Normale contestazione, no?

«Certo, la contestazione fa parte della democrazia. Ma non fanno parte della democrazia i tweet che mi inviavano i capi dei centri sociali dall’esterno invitandomi a uscire se ne avevo il coraggio. Non fa parte della democrazia manomettere l’impianto elettrico per impedire la riunione. Operazione fallita perché abbiamo continuato alla luce del generatore. Non fa parte della democrazia minacciare il gestore del locale».

Ha paura del confronto a viso aperto?

«Io non ho paura di confrontarmi con un manipolo di figli di papà che si dedicano alla delinquenza pensando di fare la rivoluzione. Al contrario di loro io vengo dalla barriera e so come cavarmela. Non sono preoccupato per me. Sono preoccupato per gli operai aggrediti di notte quando escono dal lavoro al cantiere, sono preoccupato per gli agenti che rimangono feriti per difendere chi lavora. Sono preoccupato per un clima che finisce per giustificare l’escalation di queste settimane».

Lei ieri ha messo in rete un post che auspicava il ritorno delle Br per colpire persone come lei. Non crede che anche gesti come il suo finiscano per dare importanza a farlocchi che non sanno quel che scrivono?

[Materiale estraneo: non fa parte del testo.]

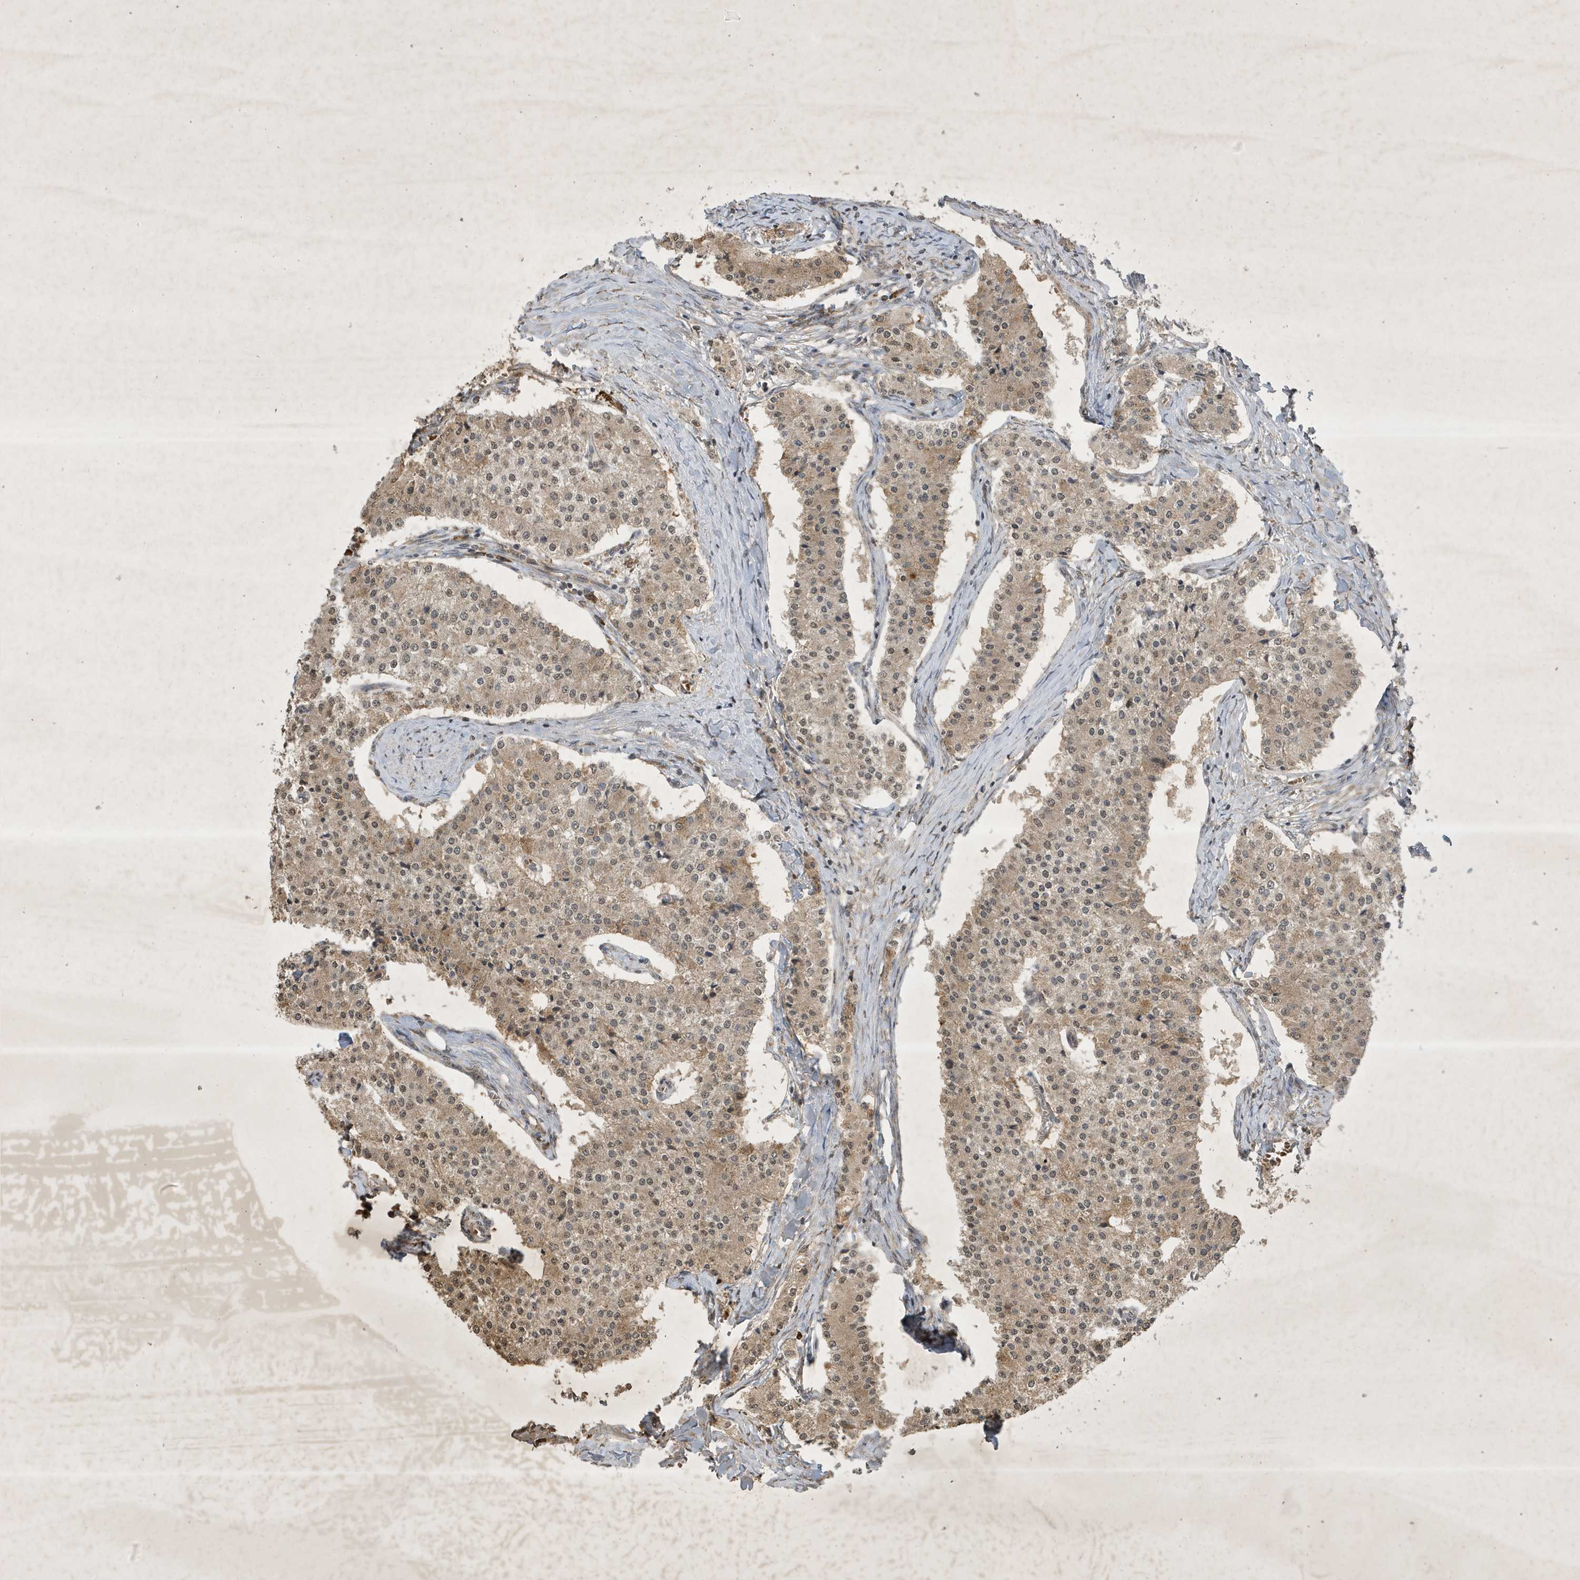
{"staining": {"intensity": "moderate", "quantity": ">75%", "location": "cytoplasmic/membranous,nuclear"}, "tissue": "carcinoid", "cell_type": "Tumor cells", "image_type": "cancer", "snomed": [{"axis": "morphology", "description": "Carcinoid, malignant, NOS"}, {"axis": "topography", "description": "Colon"}], "caption": "Immunohistochemical staining of human carcinoid displays moderate cytoplasmic/membranous and nuclear protein staining in approximately >75% of tumor cells. Nuclei are stained in blue.", "gene": "STX10", "patient": {"sex": "female", "age": 52}}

«L’ho fatto per due motivi. Il primo è che l’escalation è avvenuta sotto gli occhi di tutti nella colpevole sottovalutazione di molti. Non è normale che si assalti un cantiere a colpi di molotov. Non è normale che le persone vengano minacciate e aggredite fisicamente. Non è normale che tutto questo venga minimizzato come se si trattasse di intemperanze verbali. Per dieci che si limitano a scrivere stupidaggini sul ritorno delle Br ce n’è uno che pensa di riprovarci davvero».

Il secondo motivo?

«Gli stessi che l’altra sera erano davanti alla sede dov’era riunito il Pd di Bussoleno, due giorni prima erano al Salone del Libro a Torino. A leggere un comunicato in cui si accusa Giancarlo Caselli di aver represso il dissenso “molti anni fa” quando combatteva le Br e Prima Linea. E a questi delinquenti è arrivata anche la solidarietà di un gruppo di intellettuali che hanno firmato un appello a difesa della libertà di espressione. Io sono onorato di essere definito “servo di Caselli”. Ma spero di non dover mai registrare il pentimento dei signori che oggi firmano gli appelli. È già successo anche questo».